WORK TASK: Rewrite the lines from the first one through the line with "options, even while", changing "subscription" to "membership" and keeping everything else the same.

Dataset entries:
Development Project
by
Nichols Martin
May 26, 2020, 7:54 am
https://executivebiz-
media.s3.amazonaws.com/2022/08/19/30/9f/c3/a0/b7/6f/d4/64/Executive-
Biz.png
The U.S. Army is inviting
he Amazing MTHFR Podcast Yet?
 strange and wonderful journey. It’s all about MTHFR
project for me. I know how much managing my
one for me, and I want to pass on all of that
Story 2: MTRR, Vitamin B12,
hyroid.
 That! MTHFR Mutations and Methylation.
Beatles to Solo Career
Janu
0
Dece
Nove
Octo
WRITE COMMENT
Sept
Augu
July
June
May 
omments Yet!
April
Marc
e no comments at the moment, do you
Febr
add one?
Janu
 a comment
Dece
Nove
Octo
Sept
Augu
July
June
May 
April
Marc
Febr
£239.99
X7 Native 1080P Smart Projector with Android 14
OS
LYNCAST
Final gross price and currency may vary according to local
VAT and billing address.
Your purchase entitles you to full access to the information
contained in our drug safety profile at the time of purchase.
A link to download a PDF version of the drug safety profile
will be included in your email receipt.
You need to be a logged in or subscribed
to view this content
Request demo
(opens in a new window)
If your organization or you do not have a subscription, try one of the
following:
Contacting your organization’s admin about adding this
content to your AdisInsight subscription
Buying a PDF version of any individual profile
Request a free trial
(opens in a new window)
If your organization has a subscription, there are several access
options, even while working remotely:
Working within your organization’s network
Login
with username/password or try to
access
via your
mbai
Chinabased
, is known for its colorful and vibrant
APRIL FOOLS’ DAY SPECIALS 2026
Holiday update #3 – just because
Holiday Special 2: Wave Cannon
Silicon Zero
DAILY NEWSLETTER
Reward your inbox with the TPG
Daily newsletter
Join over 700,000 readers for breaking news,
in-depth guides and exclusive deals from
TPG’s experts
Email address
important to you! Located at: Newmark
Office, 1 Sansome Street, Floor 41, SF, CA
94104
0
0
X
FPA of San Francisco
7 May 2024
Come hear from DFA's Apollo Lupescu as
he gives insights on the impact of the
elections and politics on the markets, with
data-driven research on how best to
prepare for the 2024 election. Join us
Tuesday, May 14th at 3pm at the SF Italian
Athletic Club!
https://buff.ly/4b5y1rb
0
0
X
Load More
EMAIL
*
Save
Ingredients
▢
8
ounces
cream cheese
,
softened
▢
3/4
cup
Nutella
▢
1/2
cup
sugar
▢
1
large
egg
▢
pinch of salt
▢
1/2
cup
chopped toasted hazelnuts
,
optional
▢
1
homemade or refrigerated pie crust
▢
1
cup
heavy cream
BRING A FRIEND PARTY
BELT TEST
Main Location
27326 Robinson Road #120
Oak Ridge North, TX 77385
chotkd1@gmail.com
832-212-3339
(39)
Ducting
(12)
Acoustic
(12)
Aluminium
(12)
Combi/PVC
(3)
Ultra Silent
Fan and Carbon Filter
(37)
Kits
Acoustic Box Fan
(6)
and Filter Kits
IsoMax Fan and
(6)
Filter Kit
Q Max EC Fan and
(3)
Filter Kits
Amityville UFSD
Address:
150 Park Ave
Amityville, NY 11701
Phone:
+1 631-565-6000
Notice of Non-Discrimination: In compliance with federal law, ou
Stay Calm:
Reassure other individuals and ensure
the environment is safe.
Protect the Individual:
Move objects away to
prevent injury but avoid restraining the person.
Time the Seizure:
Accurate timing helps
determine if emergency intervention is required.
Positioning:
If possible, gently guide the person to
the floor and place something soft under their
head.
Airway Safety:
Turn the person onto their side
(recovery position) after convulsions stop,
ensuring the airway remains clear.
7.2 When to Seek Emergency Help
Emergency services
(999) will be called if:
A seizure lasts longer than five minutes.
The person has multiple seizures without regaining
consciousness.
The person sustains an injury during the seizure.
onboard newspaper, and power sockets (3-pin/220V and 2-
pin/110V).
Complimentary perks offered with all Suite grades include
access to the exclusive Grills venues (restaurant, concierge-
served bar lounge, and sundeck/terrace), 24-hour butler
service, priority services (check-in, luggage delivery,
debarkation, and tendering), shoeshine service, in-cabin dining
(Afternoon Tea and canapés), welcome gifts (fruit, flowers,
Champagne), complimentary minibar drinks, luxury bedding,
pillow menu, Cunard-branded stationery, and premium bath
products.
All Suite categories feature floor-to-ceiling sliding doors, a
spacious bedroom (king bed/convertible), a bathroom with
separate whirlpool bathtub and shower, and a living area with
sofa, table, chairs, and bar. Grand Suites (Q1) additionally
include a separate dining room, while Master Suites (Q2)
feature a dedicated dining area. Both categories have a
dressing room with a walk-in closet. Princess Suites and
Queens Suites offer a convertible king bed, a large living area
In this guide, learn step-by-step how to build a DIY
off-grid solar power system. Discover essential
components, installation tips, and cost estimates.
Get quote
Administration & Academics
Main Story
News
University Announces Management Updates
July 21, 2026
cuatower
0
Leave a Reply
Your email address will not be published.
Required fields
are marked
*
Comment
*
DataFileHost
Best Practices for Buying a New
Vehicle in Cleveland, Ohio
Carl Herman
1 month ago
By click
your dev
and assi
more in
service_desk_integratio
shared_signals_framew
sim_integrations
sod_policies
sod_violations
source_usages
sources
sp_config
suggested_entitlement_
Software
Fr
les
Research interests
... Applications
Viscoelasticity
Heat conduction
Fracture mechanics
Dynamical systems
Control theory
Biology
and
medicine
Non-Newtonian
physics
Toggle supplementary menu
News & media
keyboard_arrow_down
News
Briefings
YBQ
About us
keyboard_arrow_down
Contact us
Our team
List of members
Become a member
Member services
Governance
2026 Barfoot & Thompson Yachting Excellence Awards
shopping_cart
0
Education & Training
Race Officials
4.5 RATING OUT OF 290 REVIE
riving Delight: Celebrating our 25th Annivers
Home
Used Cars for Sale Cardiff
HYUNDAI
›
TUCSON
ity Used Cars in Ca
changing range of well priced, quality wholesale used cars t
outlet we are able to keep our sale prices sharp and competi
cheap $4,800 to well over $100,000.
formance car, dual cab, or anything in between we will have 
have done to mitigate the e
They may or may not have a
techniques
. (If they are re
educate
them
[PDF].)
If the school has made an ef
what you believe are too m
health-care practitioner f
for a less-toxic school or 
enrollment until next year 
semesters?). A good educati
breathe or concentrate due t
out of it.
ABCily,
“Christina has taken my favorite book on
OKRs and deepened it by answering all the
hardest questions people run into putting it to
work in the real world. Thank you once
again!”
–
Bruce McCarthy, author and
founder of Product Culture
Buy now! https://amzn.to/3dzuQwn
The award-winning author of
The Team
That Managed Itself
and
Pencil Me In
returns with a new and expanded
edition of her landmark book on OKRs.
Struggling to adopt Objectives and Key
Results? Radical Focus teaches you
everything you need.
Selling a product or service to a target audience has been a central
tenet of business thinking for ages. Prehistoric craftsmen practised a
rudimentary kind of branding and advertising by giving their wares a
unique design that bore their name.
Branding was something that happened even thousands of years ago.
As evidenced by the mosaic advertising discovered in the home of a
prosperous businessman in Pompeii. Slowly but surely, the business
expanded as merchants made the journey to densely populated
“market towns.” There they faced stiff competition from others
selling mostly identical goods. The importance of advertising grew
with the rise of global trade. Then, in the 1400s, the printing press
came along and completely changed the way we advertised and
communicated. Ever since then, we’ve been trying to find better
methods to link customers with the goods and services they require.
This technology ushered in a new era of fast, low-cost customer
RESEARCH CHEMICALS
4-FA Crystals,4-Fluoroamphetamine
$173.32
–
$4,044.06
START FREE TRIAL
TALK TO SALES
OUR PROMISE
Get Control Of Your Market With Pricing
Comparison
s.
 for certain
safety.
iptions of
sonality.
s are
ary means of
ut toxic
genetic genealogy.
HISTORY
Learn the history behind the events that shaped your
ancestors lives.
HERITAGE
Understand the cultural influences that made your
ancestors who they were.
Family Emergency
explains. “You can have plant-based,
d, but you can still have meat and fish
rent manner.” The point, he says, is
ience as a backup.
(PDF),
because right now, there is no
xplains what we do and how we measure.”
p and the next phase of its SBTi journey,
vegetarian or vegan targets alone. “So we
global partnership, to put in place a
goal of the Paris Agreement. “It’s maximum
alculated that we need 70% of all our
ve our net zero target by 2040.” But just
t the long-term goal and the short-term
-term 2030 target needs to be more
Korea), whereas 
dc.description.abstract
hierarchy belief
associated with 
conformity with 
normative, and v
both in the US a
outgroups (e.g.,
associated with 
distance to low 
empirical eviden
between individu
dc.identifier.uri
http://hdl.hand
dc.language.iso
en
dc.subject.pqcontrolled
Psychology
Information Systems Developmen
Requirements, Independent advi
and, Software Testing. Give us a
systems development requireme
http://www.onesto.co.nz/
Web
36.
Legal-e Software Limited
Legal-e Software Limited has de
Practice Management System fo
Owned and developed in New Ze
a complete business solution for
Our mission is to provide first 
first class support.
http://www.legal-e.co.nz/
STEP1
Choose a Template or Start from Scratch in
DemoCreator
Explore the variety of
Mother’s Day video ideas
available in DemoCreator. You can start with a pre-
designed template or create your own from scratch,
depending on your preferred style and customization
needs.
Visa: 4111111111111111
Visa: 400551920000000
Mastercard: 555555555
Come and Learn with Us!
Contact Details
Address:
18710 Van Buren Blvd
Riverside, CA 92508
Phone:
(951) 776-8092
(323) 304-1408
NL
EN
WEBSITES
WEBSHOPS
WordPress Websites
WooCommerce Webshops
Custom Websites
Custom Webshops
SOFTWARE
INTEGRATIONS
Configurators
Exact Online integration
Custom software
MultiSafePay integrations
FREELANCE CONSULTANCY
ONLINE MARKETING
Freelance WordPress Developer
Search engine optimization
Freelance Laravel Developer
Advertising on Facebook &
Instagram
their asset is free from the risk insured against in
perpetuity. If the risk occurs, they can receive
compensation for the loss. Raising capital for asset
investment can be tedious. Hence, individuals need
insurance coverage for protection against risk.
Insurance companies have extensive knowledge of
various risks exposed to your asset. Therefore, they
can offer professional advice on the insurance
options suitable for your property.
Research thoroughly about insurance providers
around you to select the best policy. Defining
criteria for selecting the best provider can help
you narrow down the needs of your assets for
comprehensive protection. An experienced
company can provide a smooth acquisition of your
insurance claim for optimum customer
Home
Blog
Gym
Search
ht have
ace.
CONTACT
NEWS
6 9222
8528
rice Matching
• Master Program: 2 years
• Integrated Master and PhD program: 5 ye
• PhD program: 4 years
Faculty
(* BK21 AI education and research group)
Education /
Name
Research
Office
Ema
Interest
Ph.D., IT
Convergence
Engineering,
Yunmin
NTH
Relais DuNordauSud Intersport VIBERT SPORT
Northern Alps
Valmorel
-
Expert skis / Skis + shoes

WRITTEN REPLY:
Development Project
by
Nichols Martin
May 26, 2020, 7:54 am
https://executivebiz-
media.s3.amazonaws.com/2022/08/19/30/9f/c3/a0/b7/6f/d4/64/Executive-
Biz.png
The U.S. Army is inviting
he Amazing MTHFR Podcast Yet?
 strange and wonderful journey. It’s all about MTHFR
project for me. I know how much managing my
one for me, and I want to pass on all of that
Story 2: MTRR, Vitamin B12,
hyroid.
 That! MTHFR Mutations and Methylation.
Beatles to Solo Career
Janu
0
Dece
Nove
Octo
WRITE COMMENT
Sept
Augu
July
June
May 
omments Yet!
April
Marc
e no comments at the moment, do you
Febr
add one?
Janu
 a comment
Dece
Nove
Octo
Sept
Augu
July
June
May 
April
Marc
Febr
£239.99
X7 Native 1080P Smart Projector with Android 14
OS
LYNCAST
Final gross price and currency may vary according to local
VAT and billing address.
Your purchase entitles you to full access to the information
contained in our drug safety profile at the time of purchase.
A link to download a PDF version of the drug safety profile
will be included in your email receipt.
You need to be a logged in or subscribed
to view this content
Request demo
(opens in a new window)
If your organization or you do not have a membership, try one of the
following:
Contacting your organization’s admin about adding this
content to your AdisInsight membership
Buying a PDF version of any individual profile
Request a free trial
(opens in a new window)
If your organization has a membership, there are several access
options, even while working remotely:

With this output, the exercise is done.